Das sind doch die mit den Kassen, oder?

Mitnichten. Die Geschichte beginnt in der Nachkriegszeit der 50iger Jahre des letzten Jahrhunderts. Hartwin Tackenberg erlebte als Kind die Vorkriegszeit und die Schrecken des Krieges. Durch die Kinderlandverschickung in die Slowakei bekam er schon früh den Eindruck ausländischer Sicht- und Lebensweisen. Angespornt seine Chancen in einem völlig zerstörten Deutschland zu nutzen, machte er 1949 seinen Facharbeiter als Betriebsschlosser im Gemeinschaftswerk Hattingen. Aufgrund seiner aussergewöhnlichen Leistungen wurde er zum Dampfturbinenrevisor, einer zum damaligen Zeitpunkt herausragenden Schlüsselstellung.

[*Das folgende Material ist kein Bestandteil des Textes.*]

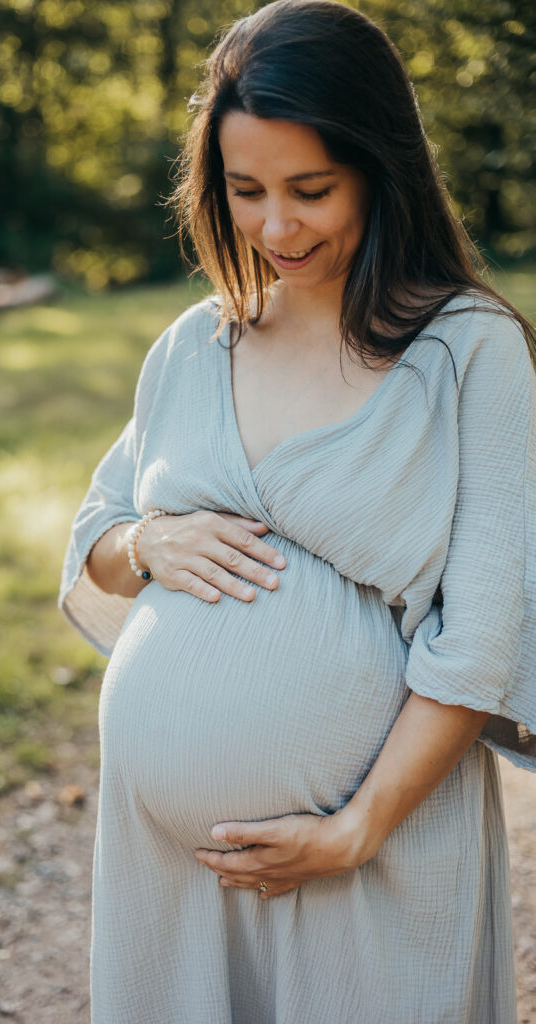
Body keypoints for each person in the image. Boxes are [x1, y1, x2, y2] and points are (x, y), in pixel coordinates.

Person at [59, 2, 536, 1021]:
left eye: (309, 189)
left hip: (374, 857)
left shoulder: (466, 352)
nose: (276, 227)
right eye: (245, 191)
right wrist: (145, 540)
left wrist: (355, 826)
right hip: (168, 873)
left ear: (378, 165)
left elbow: (481, 633)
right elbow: (91, 540)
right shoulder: (195, 345)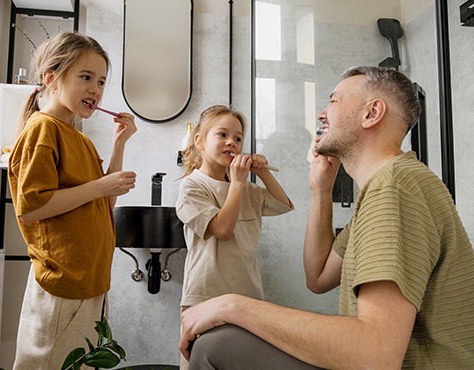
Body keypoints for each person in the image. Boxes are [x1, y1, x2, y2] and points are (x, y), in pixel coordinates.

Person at [179, 67, 474, 369]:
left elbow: (377, 354)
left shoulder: (394, 188)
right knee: (218, 342)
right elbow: (318, 277)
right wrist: (321, 190)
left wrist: (232, 305)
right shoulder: (382, 189)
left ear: (372, 113)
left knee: (214, 346)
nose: (322, 114)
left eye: (334, 101)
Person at [8, 32, 137, 369]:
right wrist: (100, 186)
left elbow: (104, 205)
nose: (96, 89)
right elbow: (33, 208)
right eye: (85, 77)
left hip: (89, 280)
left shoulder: (82, 141)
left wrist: (119, 145)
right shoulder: (43, 129)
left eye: (101, 81)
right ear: (51, 78)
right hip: (63, 281)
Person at [176, 104, 294, 369]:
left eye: (238, 138)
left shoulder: (247, 189)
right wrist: (238, 182)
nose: (232, 142)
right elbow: (222, 230)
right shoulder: (192, 186)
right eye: (222, 135)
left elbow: (284, 205)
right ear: (199, 141)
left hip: (247, 297)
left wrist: (262, 173)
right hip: (205, 297)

Eine der großen Dampfturbinen im Gemeinschaftswerk Hattingen mit den zuständigen Mitarbeitern

Trotz komplett zerstörtem Schulsystem im Nachkriegsdeutschland kündigte er nach einigen Jahres des Aufbaues einer stabilien Energieversorgung seine Stellung und ging am Bodensee zur Schule um dort seinen Werkmeister und seine Technikerausbildung zu machen, die er mit Auszeichnung bestand. Angeregt weiter zu lernen, schloss er seine Ausbildung mit dem Ergebnis des Maschinenbauingenieurs in Weil am Rhein ab.
Durch seine sich herumgesprochene Kompetenz beim Gemeinschaftswerk in Hattingen und seiner nunmehr umfangreichen Ausildung gründete er ein Ingenieurbüro in Hattingen. Geprägt durch den Bergbau, dem aufkommenden Maschinenbau und Zulieferunternehmen die sich als Sub- teilweise Sub-Subunternehmen für große deutsche Industrieunternehmen, wie der AEG, Babcock, Krupp usw. betätigten, waren entsprechende Ingenieurfähigkeiten gefragt.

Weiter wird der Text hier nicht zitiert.